**** Selected passage ****

Bertolini spoke with TechRepublic about what publishers and media companies can learn from Gawker’s unique approach to building a CMS.

What makes Kinja unique?

Kinja is the tool that supports Gawker’s mission to start honest conversations. While other publishers have given up on intelligent discussion, we believe it’s a core part of our success.

[The CMS] is a lightweight publishing system that integrates blogging and publishing and encourages spontaneous posts that trigger robust discussion. We want each author to get a post up without going through a tutorial.

What technology problems does Kinja solve?

Kinja provides robust inset and embed support. If an author drops an article link into the CMS from anywhere on the web, Kinja will automatically generate a story inset that includes the thumbnail, headline, and source of the article. A link to a Tweet or YouTube video returns a standard embed without the author needing to worry about the complexity of embed code.

Similarly, a link to one of Gawker’s commerce partners generates an inset complete with product name, source, thumbnail, and purchase price. This context allows readers to make better purchasing decisions.

Unlike most media companies, we provide a shared identity system for all of our users. This makes it easy for authors to jump into the discussion and gives our users access to the same storytelling tools [authors use].

Some Kinja sites are owned by Gawker. Some aren’t. Can you describe the strategy?

Initially, the vision for Kinja was to create an open blogging platform for any user to start a blog and form their own community. In late 2015, we shifted our work to focus on building a closed platform for Gawker Media Group properties and a few core [business] partners. This allowed us to focus on building tools for storytelling, commerce, and community.

What technology and media industry trends have emerged while building Kinja?

****

▶ Problem details: Copy the part of the Kinja interview that begins with the words "Unlike most media" and ends with "commerce, and community.". The data after the Kinja interview is not needed.

**** Recorded information ****

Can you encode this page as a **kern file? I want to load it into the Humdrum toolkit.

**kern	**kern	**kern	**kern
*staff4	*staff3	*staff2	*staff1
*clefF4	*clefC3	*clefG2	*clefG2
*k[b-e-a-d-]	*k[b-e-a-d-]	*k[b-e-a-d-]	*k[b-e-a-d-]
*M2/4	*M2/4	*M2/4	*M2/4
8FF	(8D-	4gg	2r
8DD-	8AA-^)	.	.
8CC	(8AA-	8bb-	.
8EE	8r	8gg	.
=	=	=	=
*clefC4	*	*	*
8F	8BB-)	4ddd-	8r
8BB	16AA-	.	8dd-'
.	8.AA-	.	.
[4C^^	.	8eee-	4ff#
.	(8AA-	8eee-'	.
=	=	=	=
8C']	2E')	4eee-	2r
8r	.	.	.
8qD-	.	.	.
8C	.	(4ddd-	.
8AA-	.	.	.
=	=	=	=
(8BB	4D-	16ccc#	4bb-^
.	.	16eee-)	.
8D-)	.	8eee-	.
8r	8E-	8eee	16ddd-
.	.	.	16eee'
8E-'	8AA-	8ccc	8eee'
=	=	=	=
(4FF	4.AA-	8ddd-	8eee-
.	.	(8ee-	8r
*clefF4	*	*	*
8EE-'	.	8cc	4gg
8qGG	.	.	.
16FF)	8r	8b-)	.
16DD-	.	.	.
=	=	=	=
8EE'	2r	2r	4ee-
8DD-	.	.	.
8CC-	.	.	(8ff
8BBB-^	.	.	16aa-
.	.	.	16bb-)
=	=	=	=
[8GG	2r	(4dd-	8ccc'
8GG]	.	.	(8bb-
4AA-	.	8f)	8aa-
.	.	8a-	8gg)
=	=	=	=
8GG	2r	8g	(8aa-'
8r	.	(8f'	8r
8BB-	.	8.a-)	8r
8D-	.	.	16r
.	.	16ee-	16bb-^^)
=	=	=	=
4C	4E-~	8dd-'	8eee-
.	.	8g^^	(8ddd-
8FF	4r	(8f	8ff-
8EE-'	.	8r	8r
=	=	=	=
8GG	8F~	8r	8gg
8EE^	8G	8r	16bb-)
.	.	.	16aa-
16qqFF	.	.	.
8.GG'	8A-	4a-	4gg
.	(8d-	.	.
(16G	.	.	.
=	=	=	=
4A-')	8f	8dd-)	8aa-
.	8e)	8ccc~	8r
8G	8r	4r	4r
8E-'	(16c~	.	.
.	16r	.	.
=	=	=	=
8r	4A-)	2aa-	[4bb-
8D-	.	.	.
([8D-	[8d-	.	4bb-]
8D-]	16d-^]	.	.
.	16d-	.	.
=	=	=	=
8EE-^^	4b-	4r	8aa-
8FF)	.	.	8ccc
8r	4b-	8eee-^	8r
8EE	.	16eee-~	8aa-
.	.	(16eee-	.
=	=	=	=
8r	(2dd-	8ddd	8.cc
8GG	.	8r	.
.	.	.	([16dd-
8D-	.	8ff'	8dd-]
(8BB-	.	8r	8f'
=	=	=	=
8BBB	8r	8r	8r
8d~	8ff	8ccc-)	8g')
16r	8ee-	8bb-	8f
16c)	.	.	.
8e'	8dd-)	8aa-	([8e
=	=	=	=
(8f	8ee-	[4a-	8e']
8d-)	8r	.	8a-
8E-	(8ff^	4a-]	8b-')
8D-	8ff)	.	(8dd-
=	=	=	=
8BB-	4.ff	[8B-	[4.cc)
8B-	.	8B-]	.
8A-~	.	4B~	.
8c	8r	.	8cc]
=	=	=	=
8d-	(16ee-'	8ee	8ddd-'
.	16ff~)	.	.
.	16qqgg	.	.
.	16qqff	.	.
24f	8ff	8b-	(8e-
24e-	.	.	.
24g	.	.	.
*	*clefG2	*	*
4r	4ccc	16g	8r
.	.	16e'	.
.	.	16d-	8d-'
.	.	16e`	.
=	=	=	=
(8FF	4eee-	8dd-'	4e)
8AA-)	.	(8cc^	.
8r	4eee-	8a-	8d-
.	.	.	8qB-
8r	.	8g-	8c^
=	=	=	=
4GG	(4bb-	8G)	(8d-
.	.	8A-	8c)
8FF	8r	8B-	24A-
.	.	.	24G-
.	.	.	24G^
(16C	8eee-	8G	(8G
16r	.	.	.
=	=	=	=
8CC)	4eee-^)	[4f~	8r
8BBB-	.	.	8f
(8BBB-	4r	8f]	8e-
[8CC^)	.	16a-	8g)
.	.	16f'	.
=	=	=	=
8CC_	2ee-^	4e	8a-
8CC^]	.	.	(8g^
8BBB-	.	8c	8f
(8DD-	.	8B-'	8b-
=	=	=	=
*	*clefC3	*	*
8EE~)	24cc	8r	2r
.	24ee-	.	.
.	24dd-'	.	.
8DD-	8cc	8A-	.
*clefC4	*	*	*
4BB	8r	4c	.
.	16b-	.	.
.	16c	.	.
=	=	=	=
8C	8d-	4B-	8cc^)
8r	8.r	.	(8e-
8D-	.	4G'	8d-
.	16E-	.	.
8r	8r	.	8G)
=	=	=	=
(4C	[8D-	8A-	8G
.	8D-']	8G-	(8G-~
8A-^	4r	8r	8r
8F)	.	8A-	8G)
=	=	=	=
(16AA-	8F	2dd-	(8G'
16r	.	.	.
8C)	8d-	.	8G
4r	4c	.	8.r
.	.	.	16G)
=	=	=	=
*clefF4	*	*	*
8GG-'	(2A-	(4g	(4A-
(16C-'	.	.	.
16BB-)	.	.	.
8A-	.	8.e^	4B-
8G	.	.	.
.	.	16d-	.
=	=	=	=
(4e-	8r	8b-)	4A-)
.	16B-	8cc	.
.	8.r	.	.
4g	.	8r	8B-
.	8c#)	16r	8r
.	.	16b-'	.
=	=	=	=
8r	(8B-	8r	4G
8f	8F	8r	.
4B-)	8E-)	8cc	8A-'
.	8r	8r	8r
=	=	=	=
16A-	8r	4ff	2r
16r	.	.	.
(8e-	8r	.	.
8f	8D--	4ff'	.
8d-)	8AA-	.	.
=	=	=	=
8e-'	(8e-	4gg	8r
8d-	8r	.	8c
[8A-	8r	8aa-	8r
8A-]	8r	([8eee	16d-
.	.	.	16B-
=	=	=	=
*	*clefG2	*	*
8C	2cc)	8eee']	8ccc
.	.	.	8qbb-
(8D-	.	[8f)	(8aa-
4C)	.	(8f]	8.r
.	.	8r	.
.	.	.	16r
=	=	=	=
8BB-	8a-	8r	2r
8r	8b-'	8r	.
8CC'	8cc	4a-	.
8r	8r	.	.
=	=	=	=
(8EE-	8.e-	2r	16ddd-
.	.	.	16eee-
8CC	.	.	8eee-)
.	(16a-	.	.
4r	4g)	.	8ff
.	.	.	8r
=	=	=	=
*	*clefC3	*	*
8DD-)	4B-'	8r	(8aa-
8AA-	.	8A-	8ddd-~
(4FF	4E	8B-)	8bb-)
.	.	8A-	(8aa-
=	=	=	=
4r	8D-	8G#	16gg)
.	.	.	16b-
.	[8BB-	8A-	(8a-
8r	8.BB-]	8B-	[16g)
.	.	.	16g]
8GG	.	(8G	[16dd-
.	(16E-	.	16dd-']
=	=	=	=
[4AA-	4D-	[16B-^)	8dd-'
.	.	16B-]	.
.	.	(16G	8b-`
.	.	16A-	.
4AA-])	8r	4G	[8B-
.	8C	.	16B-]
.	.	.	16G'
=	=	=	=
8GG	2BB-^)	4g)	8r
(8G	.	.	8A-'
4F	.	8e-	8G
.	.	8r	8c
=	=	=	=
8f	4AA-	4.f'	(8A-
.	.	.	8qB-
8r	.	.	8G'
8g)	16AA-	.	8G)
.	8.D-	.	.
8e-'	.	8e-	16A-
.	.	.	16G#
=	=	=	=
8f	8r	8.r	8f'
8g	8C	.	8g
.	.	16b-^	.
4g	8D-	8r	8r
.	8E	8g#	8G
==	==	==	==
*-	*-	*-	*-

****

▶ Result:
Unlike most media companies, we provide a shared identity system for all of our users. This makes it easy for authors to jump into the discussion and gives our users access to the same storytelling tools [authors use].

Some Kinja sites are owned by Gawker. Some aren’t. Can you describe the strategy?

Initially, the vision for Kinja was to create an open blogging platform for any user to start a blog and form their own community. In late 2015, we shifted our work to focus on building a closed platform for Gawker Media Group properties and a few core [business] partners. This allowed us to focus on building tools for storytelling, commerce, and community.